# [Task directions]
Give back the entries in full, exactly as they are written.

# [Data in this exercise]

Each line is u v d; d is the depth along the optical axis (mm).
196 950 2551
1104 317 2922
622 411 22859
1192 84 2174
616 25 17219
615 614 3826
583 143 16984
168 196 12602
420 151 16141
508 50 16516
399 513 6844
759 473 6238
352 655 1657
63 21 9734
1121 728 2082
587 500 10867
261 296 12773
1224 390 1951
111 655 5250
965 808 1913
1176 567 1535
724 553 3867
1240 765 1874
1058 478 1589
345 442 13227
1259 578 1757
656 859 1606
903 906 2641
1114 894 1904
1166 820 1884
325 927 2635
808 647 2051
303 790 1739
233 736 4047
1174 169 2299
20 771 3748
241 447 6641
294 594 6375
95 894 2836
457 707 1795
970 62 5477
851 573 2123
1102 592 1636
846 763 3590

# [Written answer]
Each line is u v d; d is the depth along the optical axis (mm).
196 950 2551
1104 317 2922
622 411 22859
1192 84 2174
616 25 17219
615 614 3826
583 143 16984
168 196 12602
420 151 16141
508 50 16516
399 513 6844
759 473 6238
352 655 1657
63 21 9734
1121 728 2082
587 500 10867
261 296 12773
1224 390 1951
111 655 5250
965 808 1913
1176 567 1535
724 553 3867
1240 765 1874
1058 478 1589
345 442 13227
1259 578 1757
656 859 1606
903 906 2641
1114 894 1904
1166 820 1884
325 927 2635
808 647 2051
303 790 1739
233 736 4047
1174 169 2299
20 771 3748
241 447 6641
294 594 6375
95 894 2836
457 707 1795
970 62 5477
851 573 2123
1102 592 1636
846 763 3590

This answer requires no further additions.